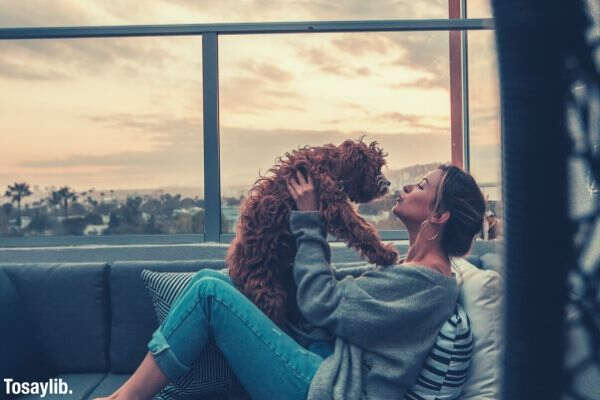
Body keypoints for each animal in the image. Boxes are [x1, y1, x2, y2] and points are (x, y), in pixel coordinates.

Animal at [225, 137, 398, 324]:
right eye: (376, 167)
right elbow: (360, 228)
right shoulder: (333, 204)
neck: (331, 166)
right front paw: (385, 253)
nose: (388, 183)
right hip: (267, 290)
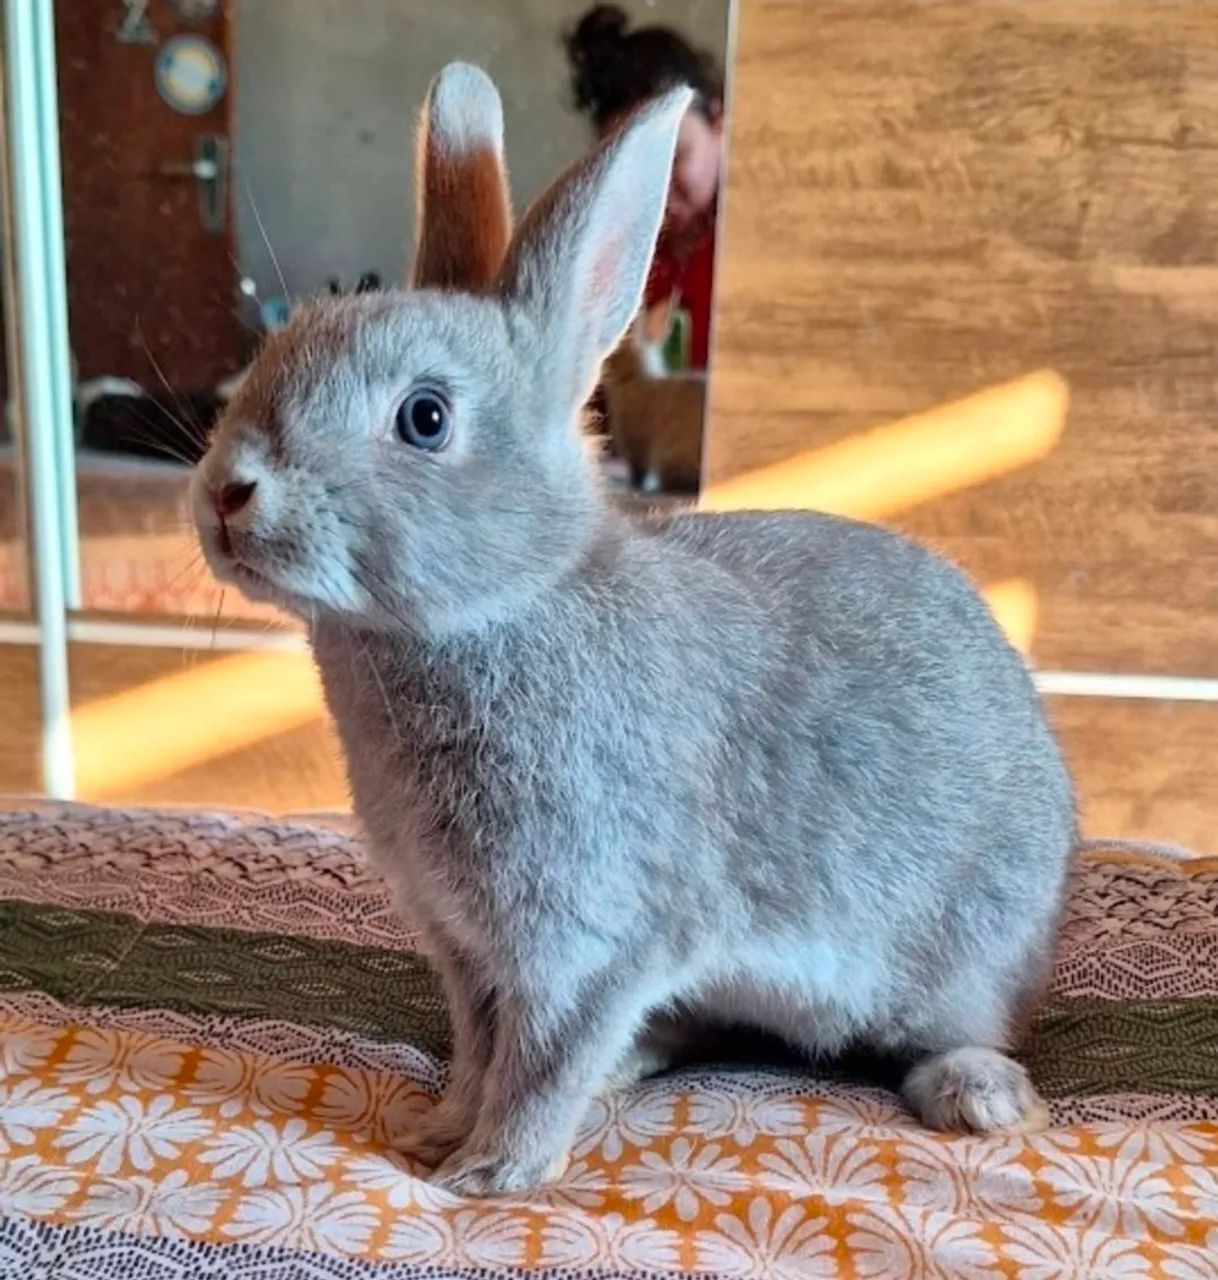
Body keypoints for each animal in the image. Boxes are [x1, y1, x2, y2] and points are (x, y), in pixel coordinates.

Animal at [191, 62, 1076, 1197]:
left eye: (425, 418)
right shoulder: (469, 949)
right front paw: (439, 1132)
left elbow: (542, 1057)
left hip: (961, 953)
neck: (511, 601)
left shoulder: (589, 937)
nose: (227, 493)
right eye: (274, 353)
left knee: (952, 1029)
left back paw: (980, 1095)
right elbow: (481, 1047)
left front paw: (491, 1171)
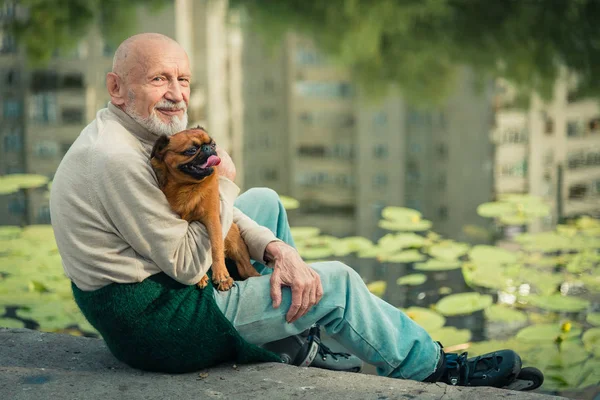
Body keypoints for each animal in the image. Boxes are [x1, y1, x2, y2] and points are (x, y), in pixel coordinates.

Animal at [149, 128, 258, 290]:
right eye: (191, 150)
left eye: (213, 144)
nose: (208, 148)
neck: (188, 186)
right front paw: (201, 278)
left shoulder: (212, 219)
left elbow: (216, 247)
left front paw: (222, 276)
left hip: (234, 242)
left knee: (246, 269)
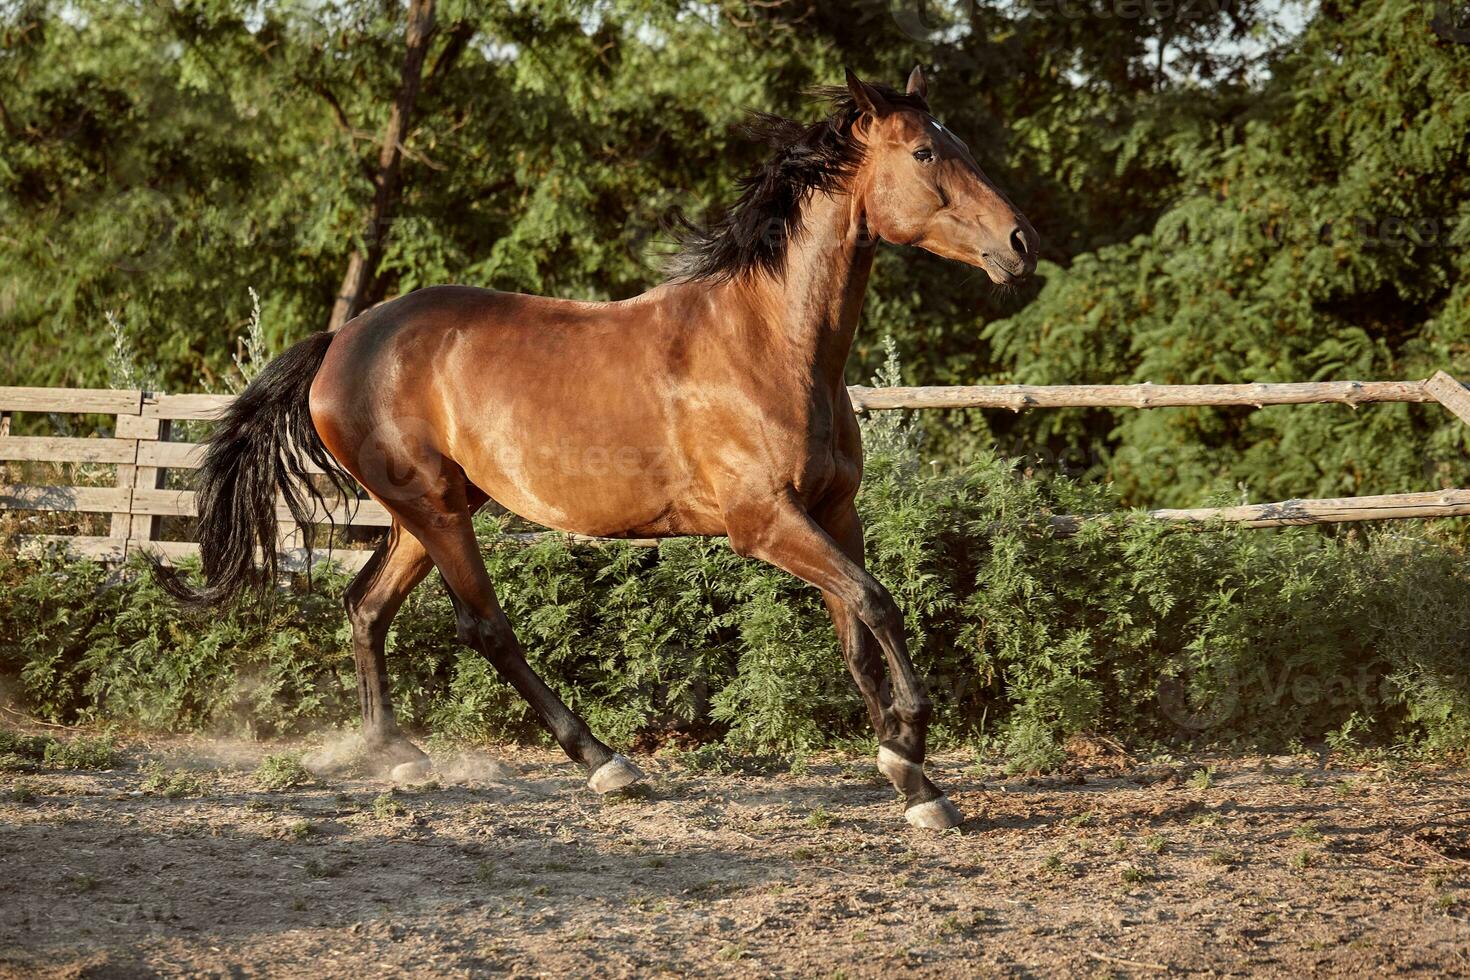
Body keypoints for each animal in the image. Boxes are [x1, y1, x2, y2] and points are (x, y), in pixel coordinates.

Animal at [163, 69, 1034, 834]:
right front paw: (909, 751)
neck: (771, 344)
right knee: (484, 626)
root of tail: (343, 340)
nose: (1021, 242)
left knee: (367, 604)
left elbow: (857, 630)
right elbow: (879, 602)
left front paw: (912, 780)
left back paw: (399, 755)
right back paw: (605, 762)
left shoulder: (833, 511)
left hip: (429, 510)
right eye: (924, 153)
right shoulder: (764, 523)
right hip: (434, 508)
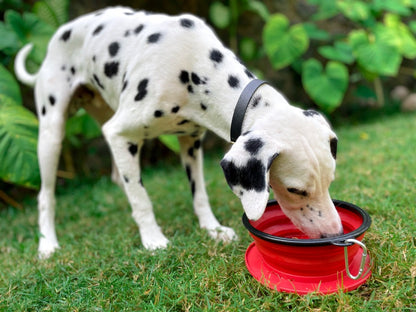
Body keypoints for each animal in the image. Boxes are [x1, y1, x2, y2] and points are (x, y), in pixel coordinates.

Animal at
•••••
Repeat word for word the lines above, from the first entry through the line containing "left elbow: (542, 1057)", with both ends kept and the pictures dropped.

Body keypoints for each animal in the image. Boxes are [x1, y1, x2, y2] and points are (x, y), in pixel coordinates.

Animal at [225, 137, 398, 324]:
right eye: (376, 167)
right elbow: (360, 228)
right shoulder: (333, 204)
neck: (331, 166)
right front paw: (385, 253)
nose: (388, 183)
right hip: (267, 290)
Body keypoints for each animal in the image. Boxes are [x1, y1, x2, y2] and points are (x, y), in pixel coordinates.

Animal at [191, 62, 1076, 1197]:
left eye: (425, 418)
right shoulder: (469, 949)
right front paw: (439, 1132)
left elbow: (542, 1057)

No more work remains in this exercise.